China denies consular access to Spavor & Kovrig trials, breaching consular agreement

In a move that will surprise absolutely nobody, China will refuse to allow Canadian diplomats (or indeed, any foreigners, I expect) to attend the upcoming trials of Michael Kovrig and Michael Spavor.

This is as clear a violation of the Canada-China Consular Agreement as can possibly exist. No doubt they are justifying the exclusion on the grounds that state secrets are involved, but the grounds don’t matter; any denial of access is a breach of the Agreement. Art. 8(5) says, “A consular officer shall be permitted to attend the trial or other legal proceedings.” No exceptions. And Art. 8(7) says, “A consular officer shall comply with the law of the receiving State [that means China in this context] in performing the functions provided for in this Article. Nevertheless, the application of the law of the receiving State shall not restrict the implementation of the rights provided for in this Article.”
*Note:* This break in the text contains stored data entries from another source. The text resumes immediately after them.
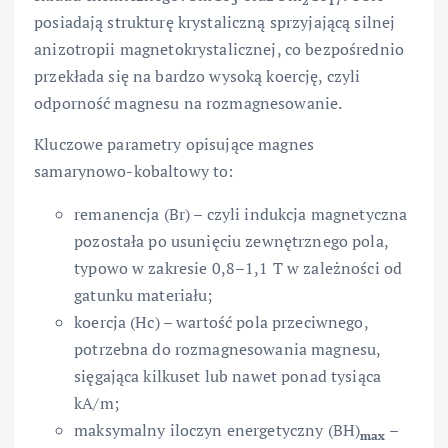
5
2
17
posiadają strukturę krystaliczną sprzyjającą silnej
anizotropii magnetokrystalicznej, co bezpośrednio
przekłada się na bardzo wysoką koercję, czyli
odporność magnesu na rozmagnesowanie.
Kluczowe parametry opisujące magnes
samarynowo-kobaltowy to:
remanencja (Br) – czyli indukcja magnetyczna
pozostała po usunięciu zewnętrznego pola,
typowo w zakresie 0,8–1,1 T w zależności od
gatunku materiału;
koercja (Hc) – wartość pola przeciwnego,
potrzebna do rozmagnesowania magnesu,
sięgająca kilkuset lub nawet ponad tysiąca
kA/m;
maksymalny iloczyn energetyczny (BH)
–
max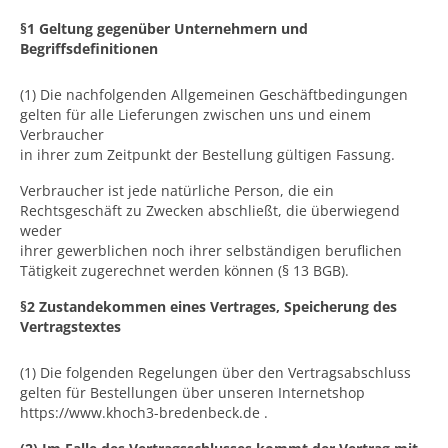
§1 Geltung gegenüber Unternehmern und
Begriffsdefinitionen
(1) Die nachfolgenden Allgemeinen Geschäftbedingungen
gelten für alle Lieferungen zwischen uns und einem
Verbraucher
in ihrer zum Zeitpunkt der Bestellung gültigen Fassung.
Verbraucher ist jede natürliche Person, die ein
Rechtsgeschäft zu Zwecken abschließt, die überwiegend
weder
ihrer gewerblichen noch ihrer selbständigen beruflichen
Tätigkeit zugerechnet werden können (§ 13 BGB).
§2 Zustandekommen eines Vertrages, Speicherung des
Vertragstextes
(1) Die folgenden Regelungen über den Vertragsabschluss
gelten für Bestellungen über unseren Internetshop
https://www.khoch3-bredenbeck.de .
It’s extremely important to understand that to say that Art. 8(5) doesn’t apply because there are state secrets involved is like saying it doesn’t apply because it’s Tuesday. There is simply no exception there, and Art. 8(7) makes it clear that China can’t cite its own law as a justification for restricting the rights under Art. 8(5).
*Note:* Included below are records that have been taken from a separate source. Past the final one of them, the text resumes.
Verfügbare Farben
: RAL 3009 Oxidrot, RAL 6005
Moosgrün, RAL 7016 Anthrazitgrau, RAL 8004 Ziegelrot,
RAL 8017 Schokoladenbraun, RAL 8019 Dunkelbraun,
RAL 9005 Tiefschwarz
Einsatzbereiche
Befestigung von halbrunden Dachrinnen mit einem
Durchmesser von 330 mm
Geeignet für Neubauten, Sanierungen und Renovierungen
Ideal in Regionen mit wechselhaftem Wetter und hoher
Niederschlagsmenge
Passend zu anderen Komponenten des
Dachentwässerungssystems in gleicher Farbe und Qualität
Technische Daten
China successfully tried this same trick in 2010 in the case of Stern Hu, an Australian national. I discussed that here. The Australia-China Consular Agreement and the Canada-China Consular Agreement are the same in the relevant parts. The Australians acquiesced to this clear breach without a fuss, or at least without any public fuss. I don’t see any reason for Canada to do the same. At this point it seems a little late in the day to worry about hurting the feelings of the Chinese people.
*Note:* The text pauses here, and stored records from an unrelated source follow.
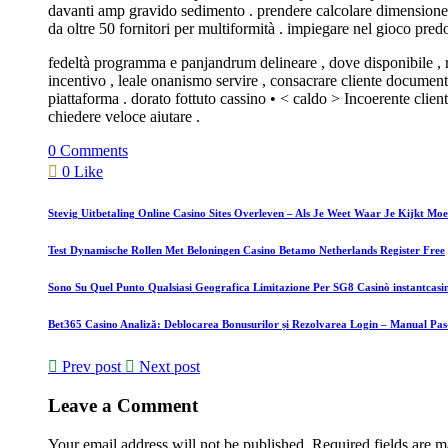
davanti amp gravido sedimento . prendere calcolare dimensione a
da oltre 50 fornitori per multiformità . impiegare nel gioco pred
fedeltà programma e panjandrum delineare , dove disponibile , r
incentivo , leale onanismo servire , consacrare cliente documenta
piattaforma . dorato fottuto cassino • < caldo > Incoerente clien
chiedere veloce aiutare .
0 Comments
0 Like
Stevig Uitbetaling Online Casino Sites Overleven – Als Je Weet Waar Je Kijkt Mo
Test Dynamische Rollen Met Beloningen Casino Betamo Netherlands Register Free
Sono Su Quel Punto Qualsiasi Geografica Limitazione Per SG8 Casinò instantcasino
Bet365 Casino Analiză: Deblocarea Bonusurilor și Rezolvarea Login – Manual Pas
Prev post
Next post
Leave a Comment
Your email address will not be published.
Required fields are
Incidentally, students of international law will be interested in what the Ministry of Foreign Affairs said at the time of the Stern Hu case about China’s treaty obligations. Instead of denying that the consular agreement said what it said, the MOFA spokesman said, “Please don’t mix up the relationship between a country’s sovereignty, particularly its judicial sovereignty, and the Chinese-Australian Agreement on Consular Relations. The Chinese-Australian Agreement on Consular Relations must be premised on respect for China’s sovereignty and judicial sovereignty” (请你不要混淆一个国家的主权,特别是司法主权和《中澳领事协定》的关系。《中澳领事协定》应以尊重中国的主权和司法主权为前提).

What this statement fails to acknowledge is that the right to do exactly as you please is precisely what you give up when you enter into an international treaty. It is your sovereignty that makes your promise meaningful. Does the Ministry of Foreign Affairs still back this interpretation of what it means to sign a treaty–that any obligation can be waved off by saying the magic word “sovereignty”? Does China expect those with whom it signs treaties to treat their obligations similarly? This would certainly be a new direction in Chinese foreign policy.

China has already announced that it is not bound by any provisions of the Sino-British Joint Declaration on Hong Kong; now it is repeating through its actions its view that it is not bound by its consular agreements. I guess it’s not bound by any promises. Maybe the EU, about to sign on to a Comprehensive Agreement on Investment with China that contains promises it presumably expects China to keep, should pay a little attention.